§ Study text
Unlike X, all factor columns included in y are automatically used.


Number of nearest neighbors to use to construct the target simplicial set. Default value is n_neighbors. Applies only if y is non-NULL and numeric.


The metric used to measure distance for y if using supervised dimension reduction. Used only if y is numeric.


Weighting factor between data topology and target topology. A value of 0.0 weights entirely on data, a value of 1.0 weights entirely on target. The default of 0.5 balances the weighting equally between data and target. Only applies if y is non-NULL.


If set to a positive integer value, reduce data to this number of columns using PCA. Doesn't applied if the distance metric is "hamming", or the dimensions of the data is larger than the number specified (i.e. number of rows and columns must be larger than the value of this parameter). If you have > 100 columns in a data frame or matrix, reducing the number of columns in this way may substantially increase the performance of the nearest neighbor search at the cost of a potential decrease in accuracy. In many t-SNE applications, a value of 50 is recommended, although there's no guarantee that this is appropriate for all settings.


If TRUE, center the columns of X before carrying out PCA. For binary data, it's recommended to set this to FALSE.


If TRUE, use the PCG random number generator (O'Neill, 2014) during optimization. Otherwise, use the faster (but probably less statistically good) Tausworthe "taus88" generator. The default is TRUE.


If TRUE, then the following combination of parameters is set: pcg_rand = TRUE, n_sgd_threads = "auto" and approx_pow = TRUE. The default is FALSE. Setting this to TRUE will speed up the stochastic optimization phase, but give a potentially less accurate embedding, and which will not be exactly reproducible even with a fixed seed. For visualization, fast_sgd = TRUE will give perfectly good results. For more generic dimensionality reduction, it's safer to leave fast_sgd = FALSE. If fast_sgd = TRUE, then user-supplied values of pcg_rand, n_sgd_threads, and approx_pow are ignored.


If TRUE, then return extra data that can be used to add new data to an existing embedding via umap_transform. The embedded coordinates are returned as the list item embedding. If FALSE, just return the coordinates. This parameter can be used in conjunction with ret_nn and ret_extra. Note that some settings are incompatible with the production of a UMAP model: external neighbor data (passed via a list to nn_method), and factor columns that were included via the metric parameter. In the latter case, the model produced is based only on the numeric data. A transformation using new data is possible, but the factor columns in the new data are ignored. Note that setting ret_model = TRUE forces the use of the approximate nearest neighbors method. Because small datasets would otherwise use exact nearest neighbor calculations, setting ret_model = TRUE means that different results may be returned for small datasets in terms of both the returned nearest neighbors (if requested) and the final embedded coordinates, compared to ret_model = FALSE, even if the random number seed is fixed. To avoid this, explicitly set nn_method = "annoy" in the ret_model = FALSE case.

§ Questions to answer
• 1. Do these statements agree with the UMAP parameter descriptions? For each, answer yes or no and quote the words of the descriptions that decide it.
(a) Using the PCG random number generator is off by default.
(b) A weighting factor of 1.0 weights entirely on the target.
(c) Centering the columns before PCA is recommended for binary data.
• 2. Carry on the UMAP parameter descriptions from their last sentence.
None of the entries are needed for this work.

§ Data for review
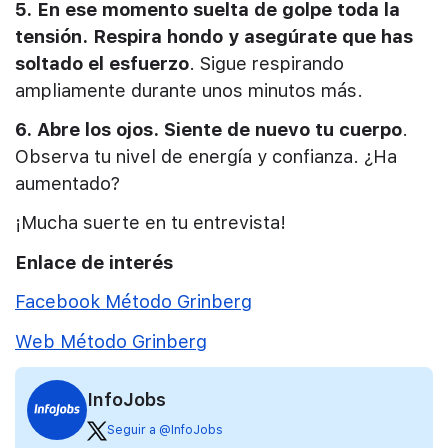
5. En ese momento suelta de golpe toda la
tensión. Respira hondo y asegúrate que has
soltado el esfuerzo
. Sigue respirando
ampliamente durante unos minutos más.
6. Abre los ojos. Siente de nuevo tu cuerpo
.
Observa tu nivel de energía y confianza. ¿Ha
aumentado?
¡Mucha suerte en tu entrevista!
Enlace de interés
Facebook Método Grinberg
Web Método Grinberg
InfoJobs
Seguir a @InfoJobs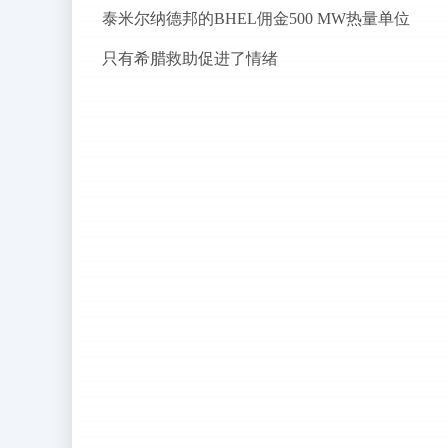
泰米尔纳德邦的BHEL佣金500 MW热量单位
只有希腊救助促进了情绪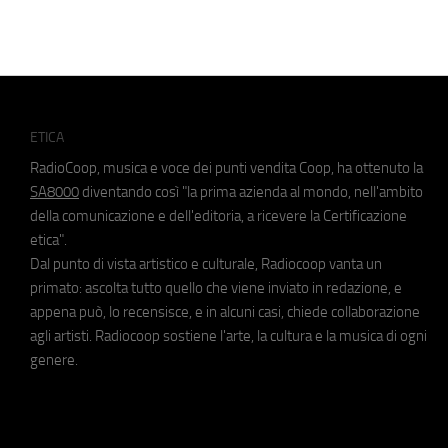
ETICA
RadioCoop, musica e voce dei punti vendita Coop, ha ottenuto la
SA8000
diventando così "la prima azienda al mondo, nell'ambito
della comunicazione e dell'editoria, a ricevere la Certificazione
etica".
Dal punto di vista artistico e culturale, Radiocoop vanta un
primato: ascolta tutto quello che viene inviato in redazione, e
appena può, lo recensisce, e in alcuni casi, chiede collaborazione
agli artisti. Radiocoop sostiene l'arte, la cultura e la musica di ogni
genere.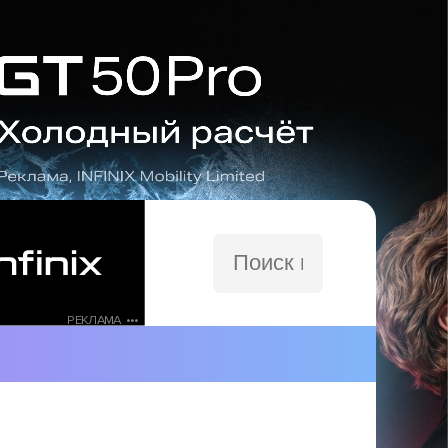
Поиск
по
сайту
РЕКЛАМА •••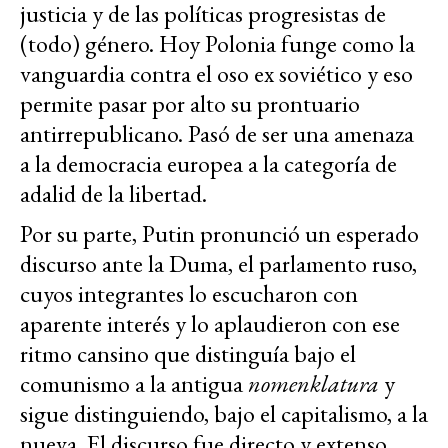
justicia y de las políticas progresistas de
(todo) género. Hoy Polonia funge como la
vanguardia contra el oso ex soviético y eso
permite pasar por alto su prontuario
antirrepublicano. Pasó de ser una amenaza
a la democracia europea a la categoría de
adalid de la libertad.
Por su parte, Putin pronunció un esperado
discurso ante la Duma, el parlamento ruso,
cuyos integrantes lo escucharon con
aparente interés y lo aplaudieron con ese
ritmo cansino que distinguía bajo el
comunismo a la antigua
nomenklatura
y
sigue distinguiendo, bajo el capitalismo, a la
nueva. El discurso fue directo y extenso.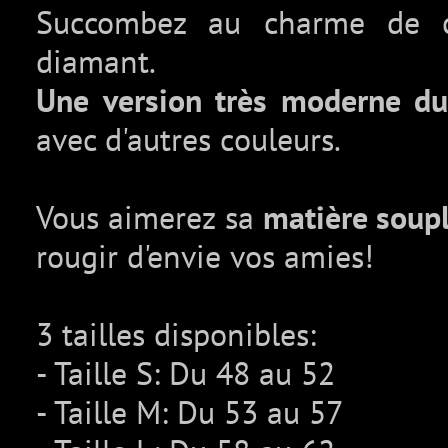
Succombez au charme de ce
diamant.
Une version très moderne du 
avec d'autres couleurs.
Vous aimerez sa
matière soup
rougir d'envie vos amies!
3 tailles disponibles:
- Taille S: Du 48 au 52
- Taille M: Du 53 au 57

§ Results for each task
• 1.
(a) No: "The default is TRUE."
(b) Yes: "a value of 1.0 weights entirely on target"
(c) No: "For binary data, it's recommended to set this to FALSE."

• 2.
If TRUE, then in addition to the embedding, also return nearest neighbor data that can be used as input to nn_method to avoid the overhead of repeatedly calculating the nearest neighbors when manipulating unrelated parameters (e.g. min_dist, n_epochs, init). See the "Value" section for the names of the list items. If FALSE, just return the coordinates. Note that the nearest neighbors could be sensitive to data scaling, so be wary of reusing nearest neighbor data if modifying the scale parameter. This parameter can be used in conjunction with ret_model and ret_extra.


A vector indicating what extra data to return. May contain any combination of the following strings:

  • "model" Same as setting ret_model = TRUE.

  • "nn" Same as setting ret_nn = TRUE.

  • "fgraph" the high dimensional fuzzy graph (i.e. the fuzzy simplicial set of the merged local views of the input data). The graph is returned as a sparse symmetric N x N matrix of class dgCMatrix-class, where a non-zero entry (i, j) gives the membership strength of the edge connecting vertex i and vertex j. This can be considered analogous to the input probability (or similarity or affinity) used in t-SNE and LargeVis. Note that the graph is further sparsified by removing edges with sufficiently low membership strength that they would not be sampled by the probabilistic edge sampling employed for optimization and therefore the number of non-zero elements in the matrix is dependent on n_epochs. If you are only interested in the fuzzy input graph (e.g. for clustering), setting n_epochs = 0 will avoid any further sparsifying. Be aware that setting 'binary_edge_weights = TRUE' will affect this graph (all non-zero edge weights will be 1).

  • "sigma" the normalization value for each observation in the dataset when constructing the smoothed distances to each of its neighbors. This gives some sense of the local density of each observation in the high dimensional space: higher values of sigma indicate a higher dispersion or lower density.


Number of threads to use (except during stochastic gradient descent). Default is half the number of concurrent threads supported by the system. For nearest neighbor search, only applies if nn_method = "annoy". If n_threads > 1, then the Annoy index will be temporarily written to disk in the location determined by tempfile.


Number of threads to use during stochastic gradient descent. If set to > 1, then be aware that if batch = FALSE, results will not be reproducible, even if set.seed is called with a fixed seed before running. Set to "auto" to use the same value as n_threads.


The minimum amount of work to do on each thread. If this value is set high enough, then less than n_threads or n_sgd_threads will be used for processing, which might give a performance improvement if the overhead of thread management and context switching was outweighing the improvement due to concurrent processing. This should be left at default (1) and work will be spread evenly over all the threads specified.


Temporary directory to store nearest neighbor indexes during nearest neighbor search. Default is tempdir. The index is only written to disk if n_threads > 1 and nn_method = "annoy"; otherwise, this parameter is ignored.


If TRUE, log details to the console.


If TRUE, then embedding coordinates are updated at the end of each epoch rather than during the epoch. In batch mode, results are reproducible with a fixed random seed even with n_sgd_threads > 1, at the cost of a slightly higher memory use. You may also have to modify learning_rate and increase n_epochs, so whether this provides a speed increase over the single-threaded optimization is likely to be dataset and hardware-dependent.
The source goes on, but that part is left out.